Цель упражнения
Воспроизведите дословно фрагмент текста о журнале «Крокодил», приведённого ниже: всё от слов «За полвека существования» и вниз до слов «журналу и поныне.».

Предоставленный текст
******
Из этих писем в редакцию родился придуманный нашим первым редактором раздел «Вилы в бок!», который завоевал, можно сказать, всенародную популярность.
По мысли Константина Степановича, заметки этого раздела должны быть краткими, острыми, злободневными, неотразимо обличающими конкретных носителей зла — бюрократов, подхалимов, лодырей, взяточников, самогонщиков, очковтирателей и тому подобных типов.
За полвека существования «Крокодила» на его страницах сменились сотни рубрик, но единственной «долгожительницей» оказалась еремеевская «Вилы в бок!», которая верой и правдой служит журналу и поныне.
Как-то зимой 1923 года, всего через пол года после создания журнала, дядя Костя позвал нас и торжественно положил на стол письмо одного каменщика из Саратова:
«Дорогой Крокодил!
Знай, что мы гордимся тобой, потому
Василий Иванович Лебедев-Кумач откинул по привычке прядь непокорных рыжих волос и сказал:
— Дядя Костя, как это здорово: «В «Крокодил» попадешь» стало уже поговоркой. Значит, наш журнал завоевал настоящую популярность!..
— Это еще только начало, — мечтательно промолвил Константин Степанович. — Помяните мое слово: «Крокодил» будет иметь миллионный тираж!..
Первому редактору журнала не суждено было дожить до этого радостного дня. Полумиллионным тиражом был напечатай специальный номер журнала, посвященный авиации. Было это в 1933 году[2].
Дядя Костя придумал еще одну интересную форму подачи материала. Он предложил награждать «орденом» «Крокодила» 1-й и 2-й степени наиболее зловредных бюрократов, волокитчиков, чинуш, тормозящих работу государственного аппарата.
В журнале помещался текст «крокодильского рескрипта», в котором вместе с сообщением о награждении имярека орденом за такие-то деяния читатели приглашались посылать удостоенному «ордена» бюрократу поздравления.
******
Сохранённые данные
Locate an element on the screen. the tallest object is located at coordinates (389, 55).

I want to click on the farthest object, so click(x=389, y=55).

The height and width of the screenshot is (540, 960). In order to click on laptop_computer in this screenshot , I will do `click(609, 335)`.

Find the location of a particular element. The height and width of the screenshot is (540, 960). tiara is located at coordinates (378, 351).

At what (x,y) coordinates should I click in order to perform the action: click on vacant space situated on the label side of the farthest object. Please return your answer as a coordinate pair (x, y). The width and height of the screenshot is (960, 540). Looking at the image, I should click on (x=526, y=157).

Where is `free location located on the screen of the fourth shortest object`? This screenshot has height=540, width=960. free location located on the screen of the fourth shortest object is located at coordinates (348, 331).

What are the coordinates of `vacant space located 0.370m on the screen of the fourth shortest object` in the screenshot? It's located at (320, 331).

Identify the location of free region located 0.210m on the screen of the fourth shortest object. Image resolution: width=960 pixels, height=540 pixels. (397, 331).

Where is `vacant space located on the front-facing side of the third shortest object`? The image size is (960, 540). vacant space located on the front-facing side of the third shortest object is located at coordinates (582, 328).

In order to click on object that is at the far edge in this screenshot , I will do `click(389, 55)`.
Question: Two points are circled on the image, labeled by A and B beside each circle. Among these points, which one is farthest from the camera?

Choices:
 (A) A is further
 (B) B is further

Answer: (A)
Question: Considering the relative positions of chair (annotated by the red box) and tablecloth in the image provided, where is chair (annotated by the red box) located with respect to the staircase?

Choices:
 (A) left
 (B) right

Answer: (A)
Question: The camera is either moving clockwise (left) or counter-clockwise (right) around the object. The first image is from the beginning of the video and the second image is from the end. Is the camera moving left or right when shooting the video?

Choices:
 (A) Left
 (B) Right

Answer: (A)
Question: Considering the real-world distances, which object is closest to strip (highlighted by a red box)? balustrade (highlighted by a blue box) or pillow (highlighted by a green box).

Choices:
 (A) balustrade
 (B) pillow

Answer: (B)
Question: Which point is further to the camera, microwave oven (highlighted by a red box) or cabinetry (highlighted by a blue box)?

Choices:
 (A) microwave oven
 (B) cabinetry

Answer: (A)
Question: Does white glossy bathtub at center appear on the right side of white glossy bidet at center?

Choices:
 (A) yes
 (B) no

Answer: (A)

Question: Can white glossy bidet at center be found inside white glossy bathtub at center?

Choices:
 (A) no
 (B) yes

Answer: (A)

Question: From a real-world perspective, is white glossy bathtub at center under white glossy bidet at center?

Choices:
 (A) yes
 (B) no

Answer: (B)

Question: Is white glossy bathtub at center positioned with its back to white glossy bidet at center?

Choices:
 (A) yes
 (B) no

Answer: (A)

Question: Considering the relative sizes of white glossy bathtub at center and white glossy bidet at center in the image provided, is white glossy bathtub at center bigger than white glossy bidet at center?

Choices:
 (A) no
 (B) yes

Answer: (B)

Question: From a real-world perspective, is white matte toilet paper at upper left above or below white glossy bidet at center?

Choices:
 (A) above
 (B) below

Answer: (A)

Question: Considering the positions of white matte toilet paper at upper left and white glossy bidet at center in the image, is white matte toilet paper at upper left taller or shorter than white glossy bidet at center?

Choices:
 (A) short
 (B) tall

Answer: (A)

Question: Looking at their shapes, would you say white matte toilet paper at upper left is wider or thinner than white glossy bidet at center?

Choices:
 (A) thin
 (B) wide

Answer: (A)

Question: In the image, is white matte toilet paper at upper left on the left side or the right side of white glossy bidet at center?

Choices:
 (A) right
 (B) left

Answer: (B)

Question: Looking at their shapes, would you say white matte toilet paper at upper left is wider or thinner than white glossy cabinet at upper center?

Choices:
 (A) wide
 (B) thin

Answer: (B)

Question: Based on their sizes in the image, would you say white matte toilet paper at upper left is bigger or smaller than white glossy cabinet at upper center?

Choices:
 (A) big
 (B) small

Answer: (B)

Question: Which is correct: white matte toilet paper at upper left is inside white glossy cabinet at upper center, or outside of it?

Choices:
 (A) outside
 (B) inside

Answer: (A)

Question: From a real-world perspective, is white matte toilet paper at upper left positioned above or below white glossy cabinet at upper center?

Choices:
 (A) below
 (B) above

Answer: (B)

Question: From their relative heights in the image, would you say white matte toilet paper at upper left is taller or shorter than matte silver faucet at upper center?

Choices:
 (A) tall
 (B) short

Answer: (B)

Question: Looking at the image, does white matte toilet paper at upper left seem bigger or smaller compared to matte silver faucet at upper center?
******
Результат упражнения
За полвека существования «Крокодила» на его страницах сменились сотни рубрик, но единственной «долгожительницей» оказалась еремеевская «Вилы в бок!», которая верой и правдой служит журналу и поныне.